BEGIN Records for this exercise
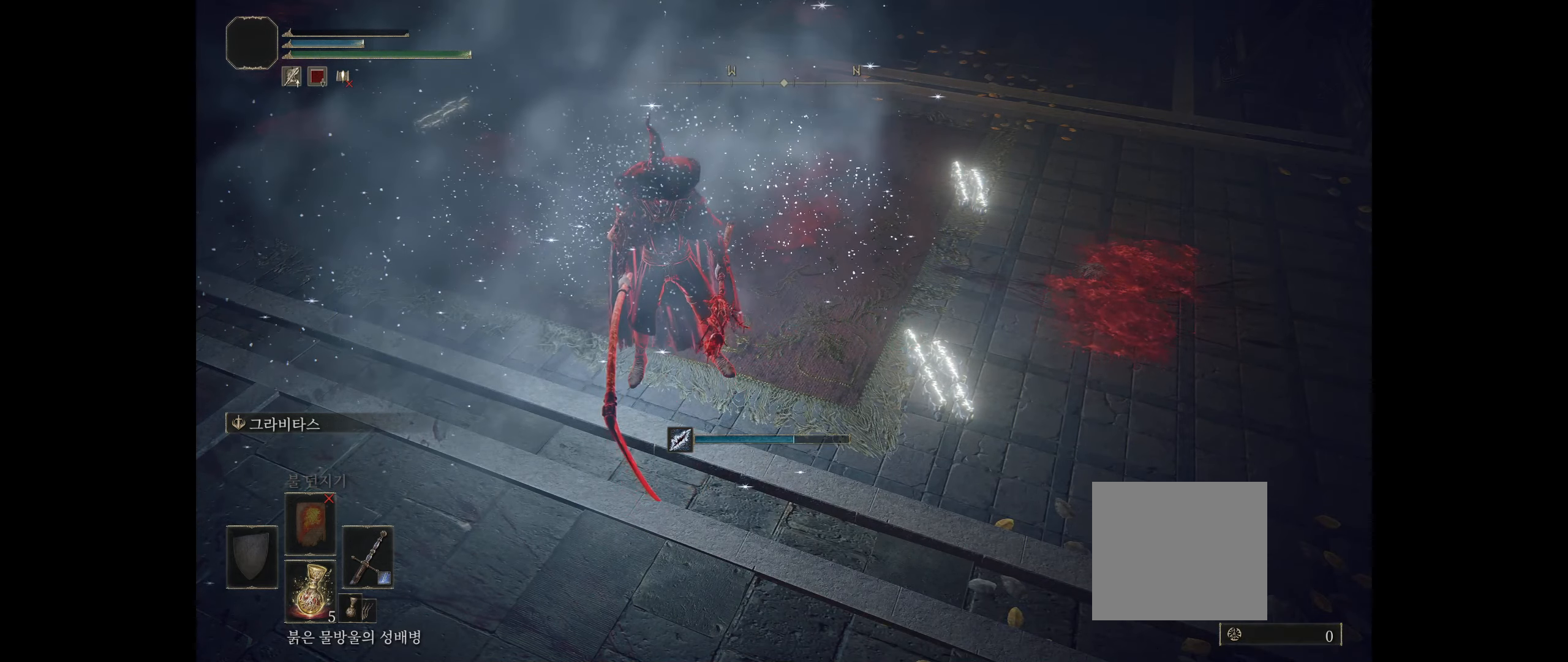
{"buttons": ["A"], "left_stick": "center", "events": [[33, "A", "down"], [183, "A", "up"], [433, "A", "down"]]}
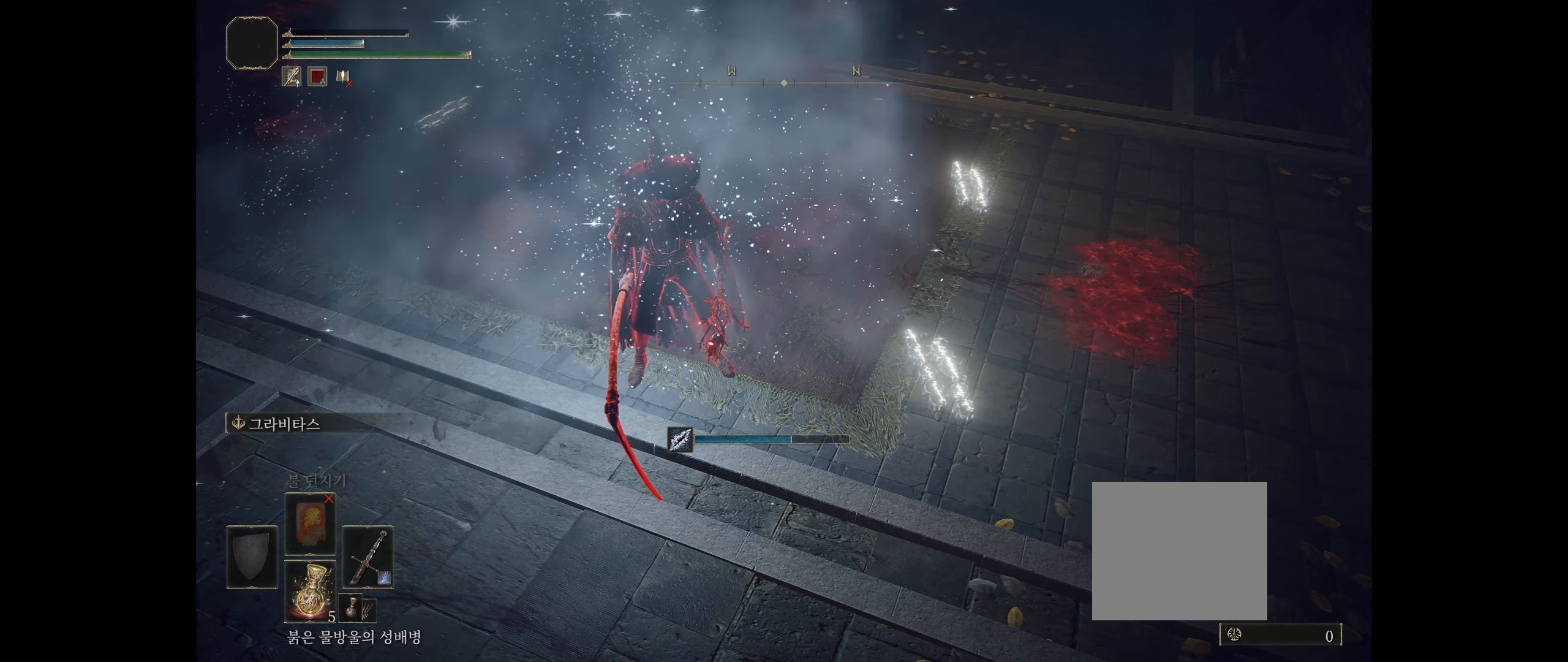
{"buttons": [], "left_stick": "center", "events": [[50, "A", "up"]]}
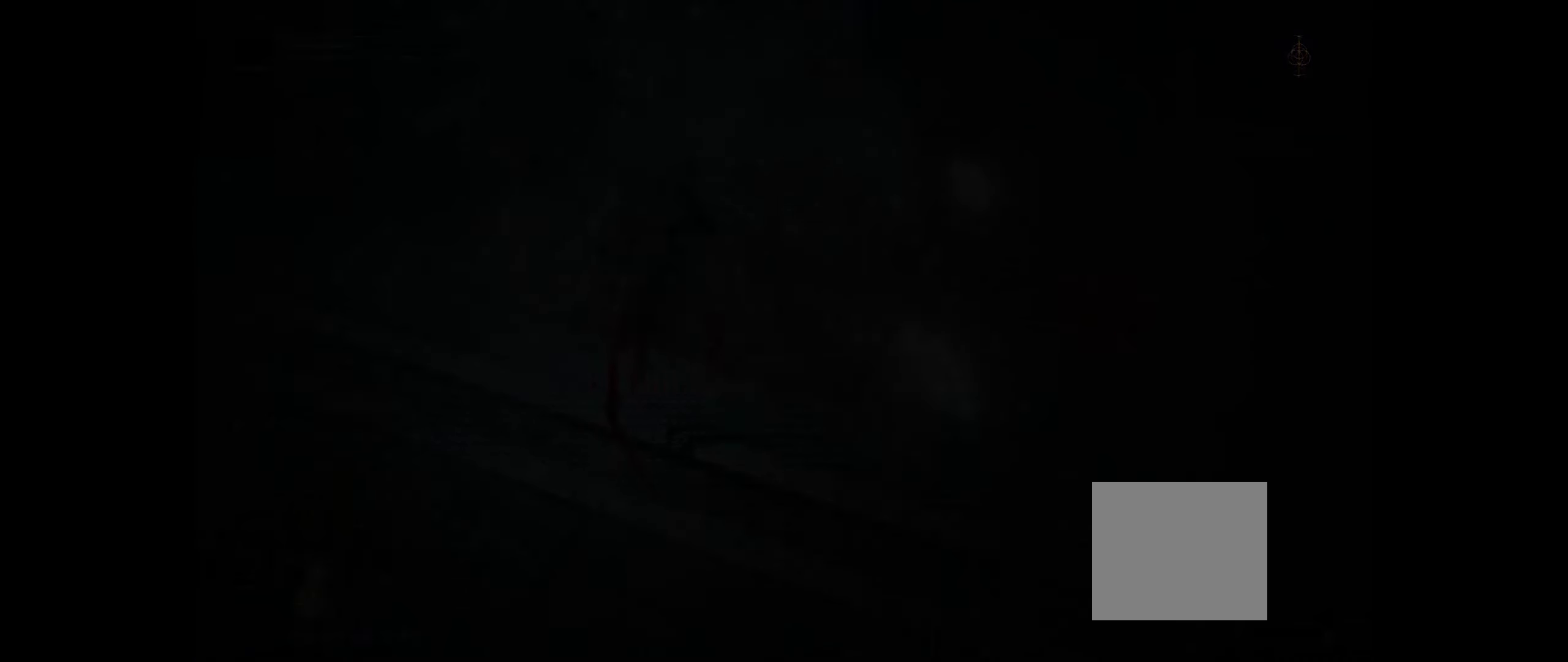
{"buttons": [], "left_stick": "center", "events": []}
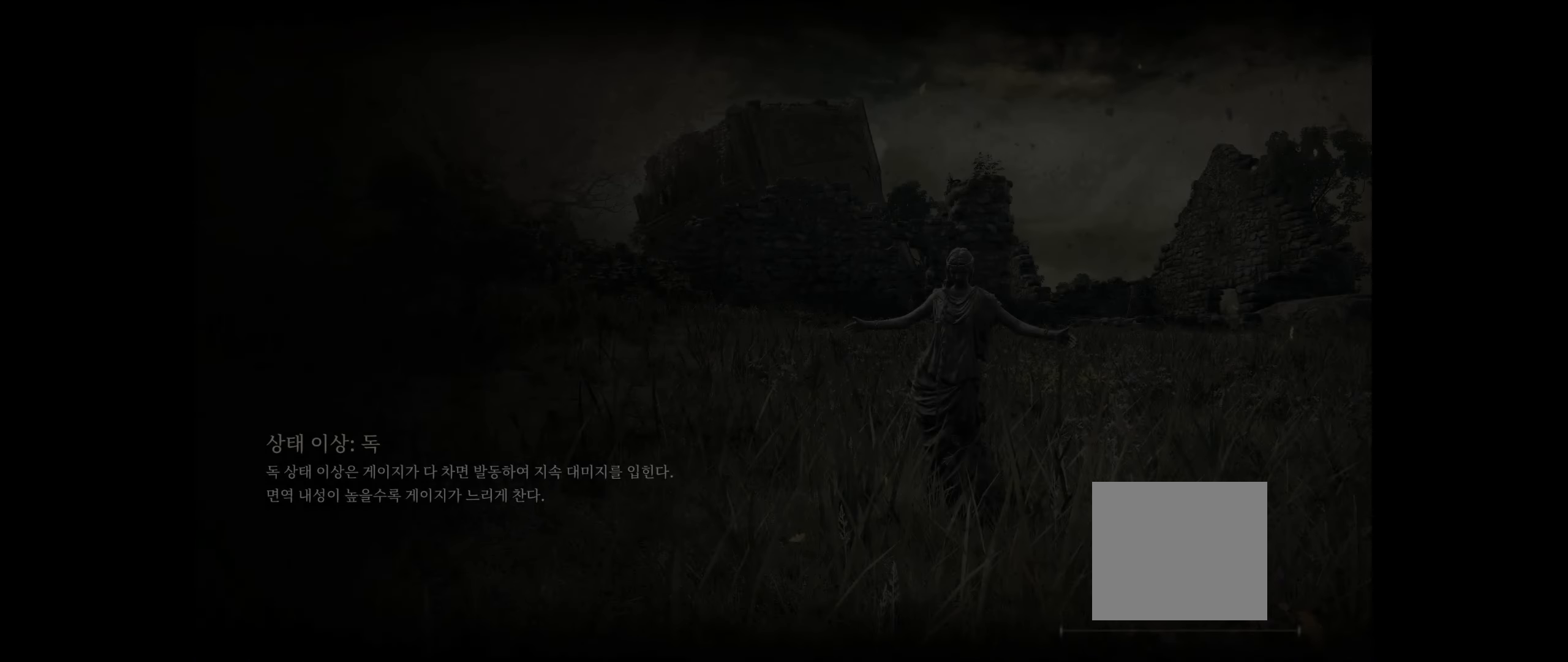
{"buttons": [], "left_stick": "center", "events": []}
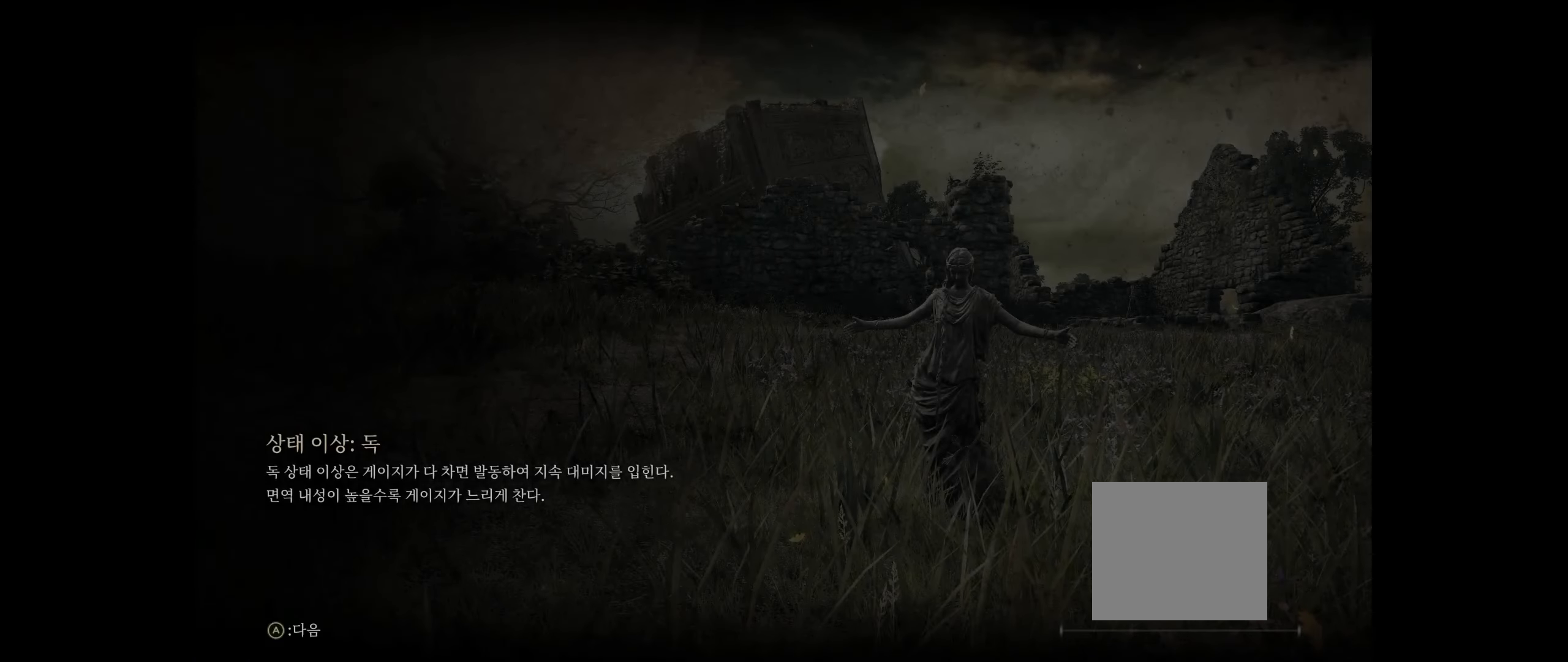
{"buttons": ["A"], "left_stick": "center", "events": [[400, "A", "down"]]}
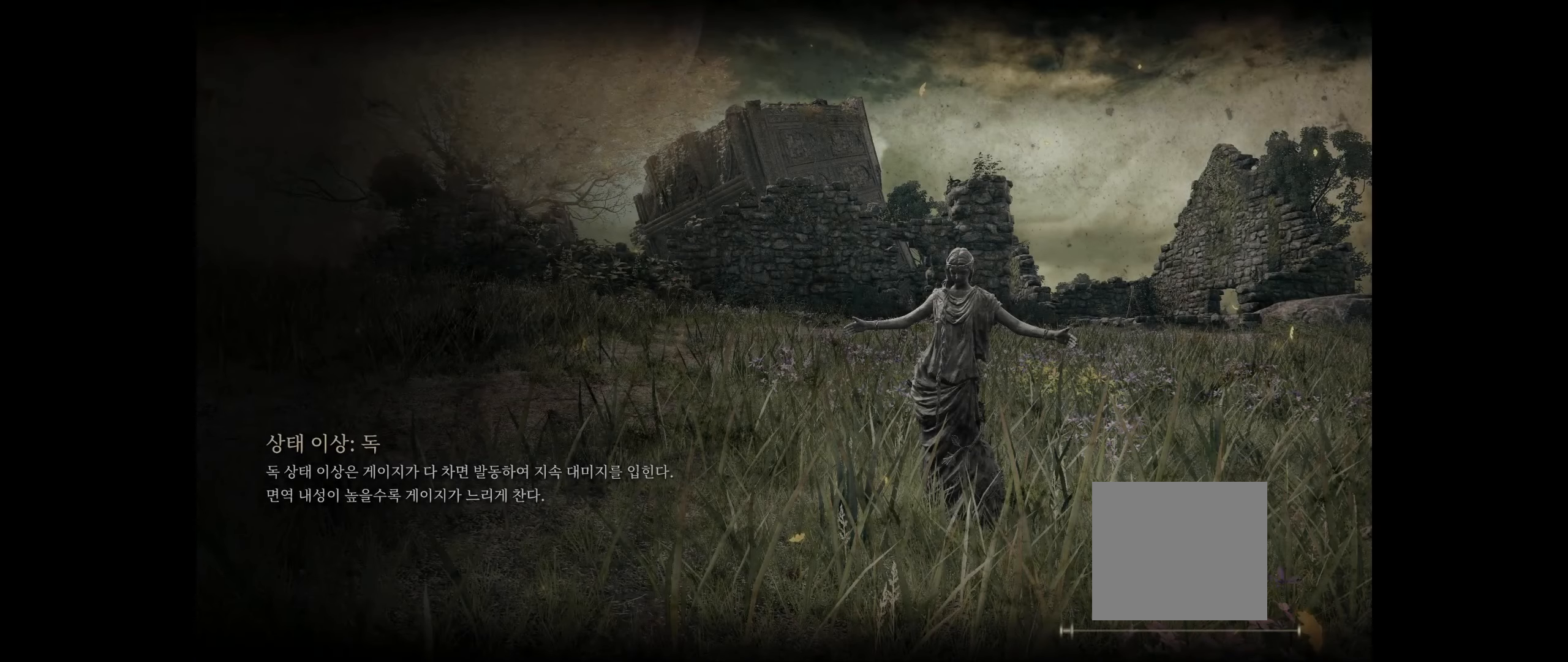
{"buttons": [], "left_stick": "center", "events": [[83, "A", "up"]]}
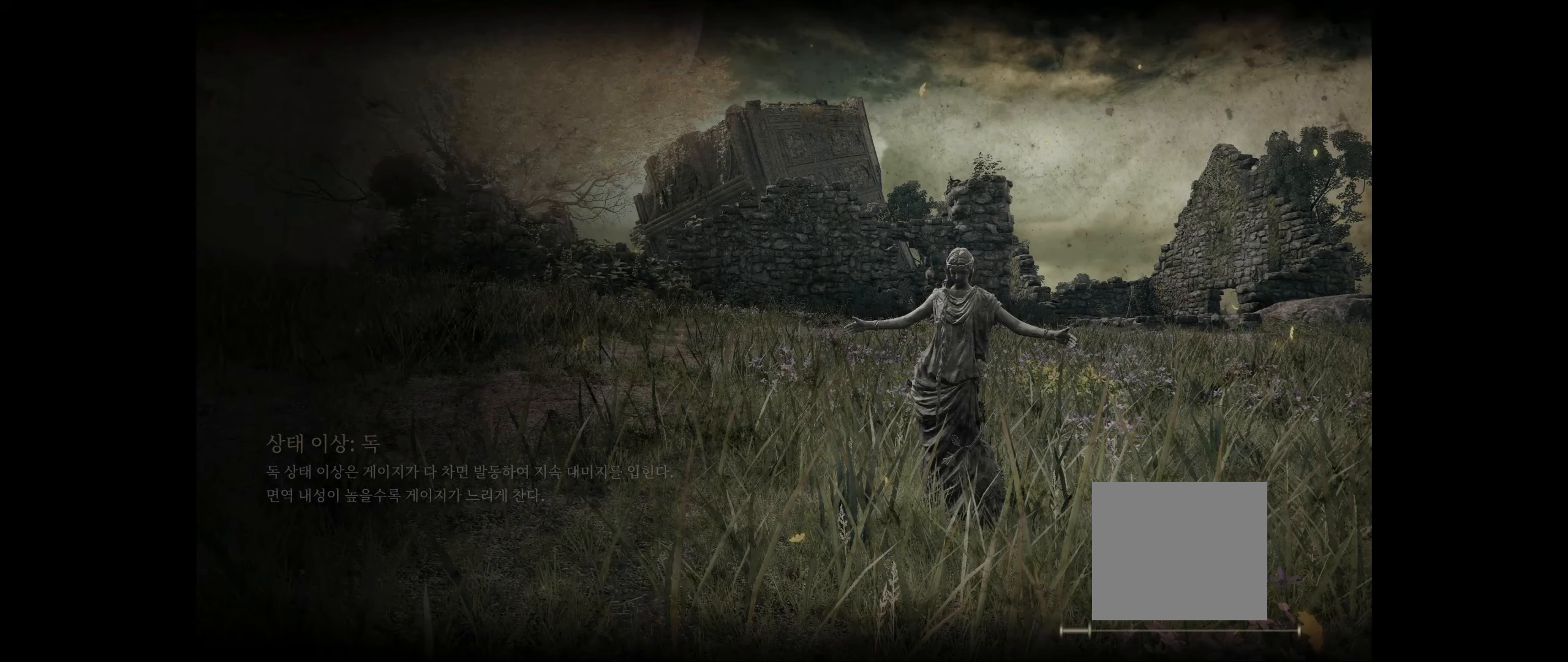
{"buttons": [], "left_stick": "center", "events": []}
END Records for this exercise
Could you print the listing above exactly, without the pictures?

### Result
{"buttons": ["A"], "left_stick": "center", "events": [[33, "A", "down"], [183, "A", "up"], [433, "A", "down"]]}
{"buttons": [], "left_stick": "center", "events": [[50, "A", "up"]]}
{"buttons": [], "left_stick": "center", "events": []}
{"buttons": [], "left_stick": "center", "events": []}
{"buttons": ["A"], "left_stick": "center", "events": [[400, "A", "down"]]}
{"buttons": [], "left_stick": "center", "events": [[83, "A", "up"]]}
{"buttons": [], "left_stick": "center", "events": []}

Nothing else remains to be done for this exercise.